In 1986 he graduated from the Faculty of Philosophy and History of the Jagiellonian University. He was active in the Independent Students' Association. He practiced mountain climbing and met Konstanty Miodowicz during this period.

At the end of the 1980s, he completed his military service. In 1990, he became an officer in the delegation of the State Protection Office in Kraków. He held the positions of an analyst, and from 1993 to 1997, he was the deputy head and head of the counterintelligence department in this delegation. From 1997 to 2006 he was the director of the Counterintelligence Board at the Office for State Protection, and then headed the Counterintelligence Department at the Internal Security Agency.

In 2004, President Aleksander Kwaśniewski appointed Hunia to the rank of brigadier general in the ABW corps.

In 2007 he was a diplomat (counselor) at the Polish Embassy in Prague.
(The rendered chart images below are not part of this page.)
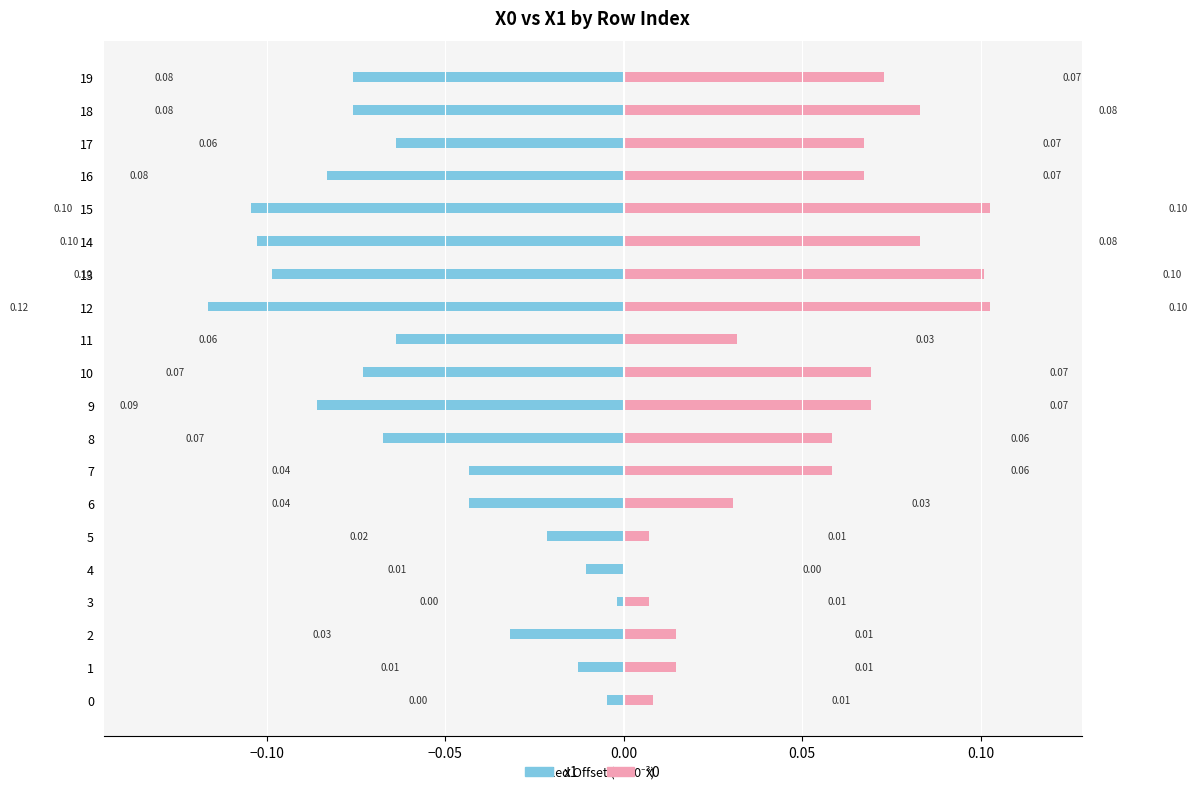

How many bars are there in total?

40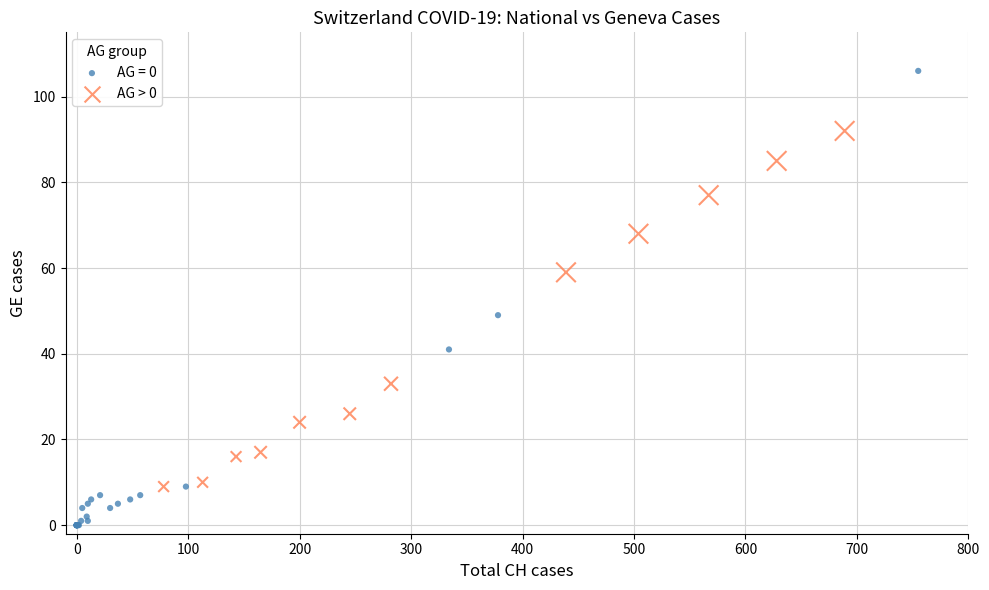

Which series contains the highest Y value?

AG = 0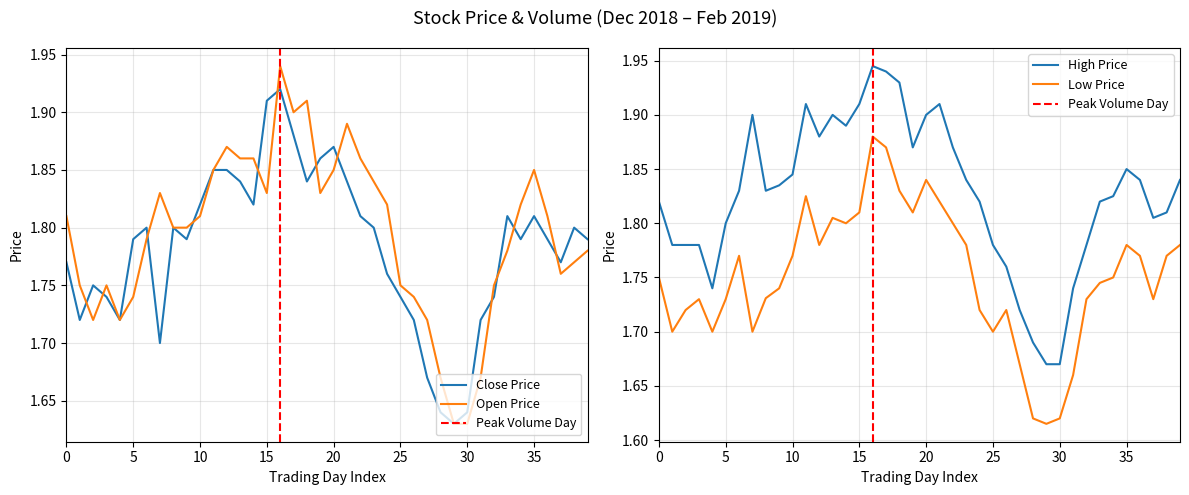

The value of Open Price at 30 is 2.9. True or false?

False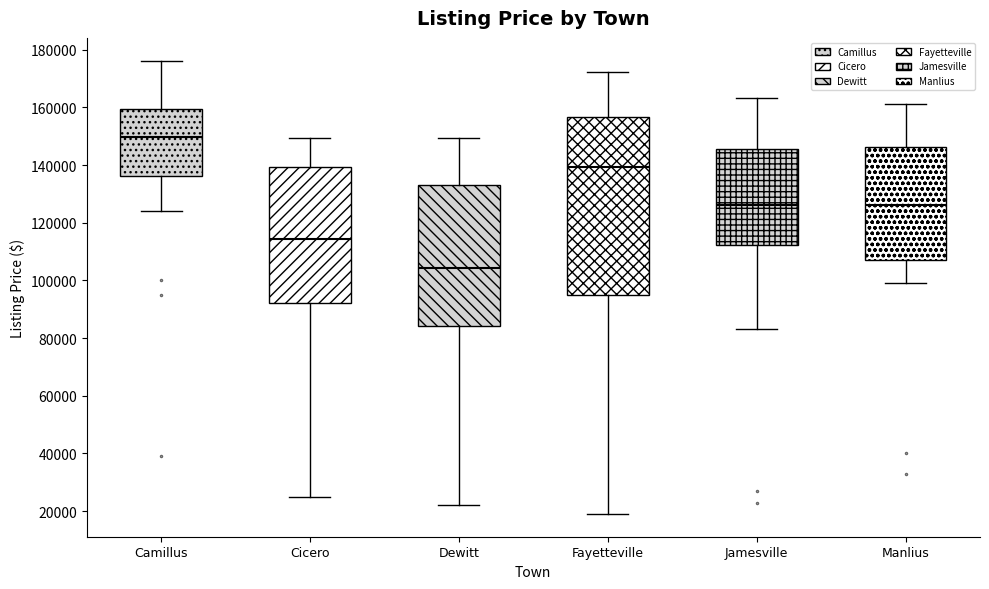

Which box has the lowest median line?

Dewitt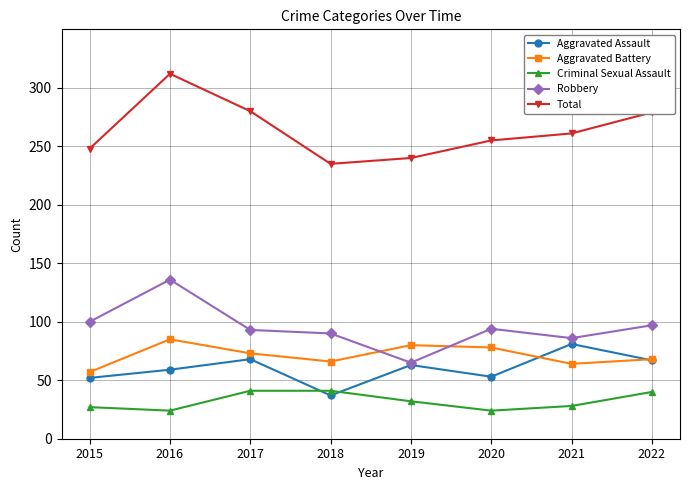

Which series has the widest spread of values?

Total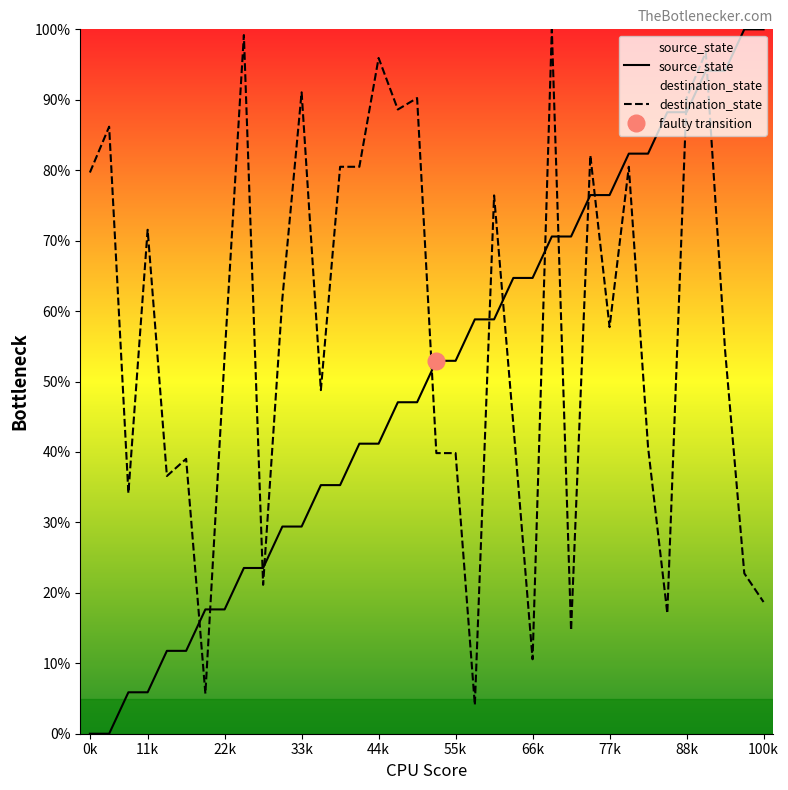

What is the total value across all series at 16?

135.7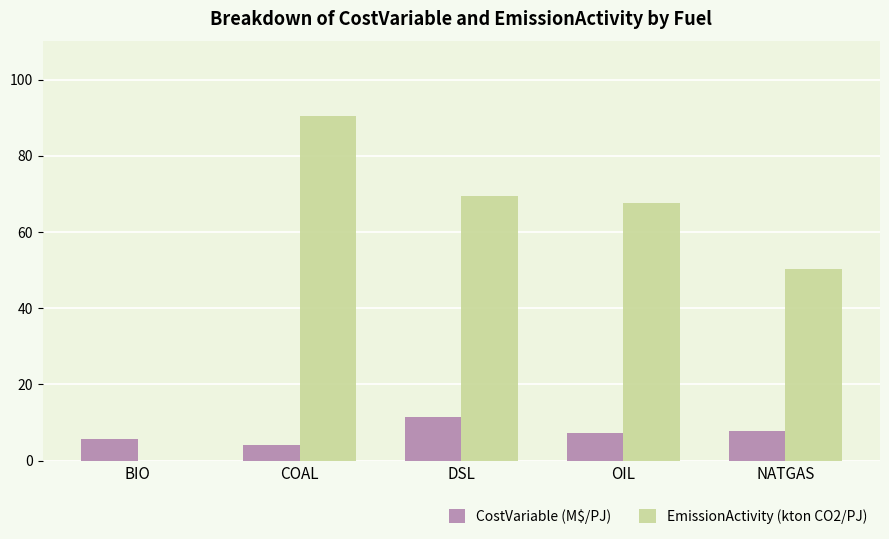

What is the highest value of the EmissionActivity (kton CO2/PJ) series?

90.4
On 16 January 2008, Hunia took the office of the head of the Military Intelligence Service, previously (from 29 November 2007) he was the deputy of the then head of the SWW Witold Marczuk. On 7 June 2008, he was the head of the Foreign Intelligence Agency. On 11 August 2008, he was dismissed from the position of the head of the SWW and at the same time appointed to the position of the head of the AW, which he held until 19 November 2015.

In May 2015, Hunia was one of the Polish people sanctioned by Russia during the Russo-Ukrainian War. From 2019 through 2023 he was an advisor to the Foreign Affairs Committee of the Polish Senate.

In October 2024, Hunia became Chargé d'affaires of Poland to Israel, and in April 2025 was appointed ambassador to Israel. On July 21, 2025, he presented his credentials to Israeli President Isaac Herzog.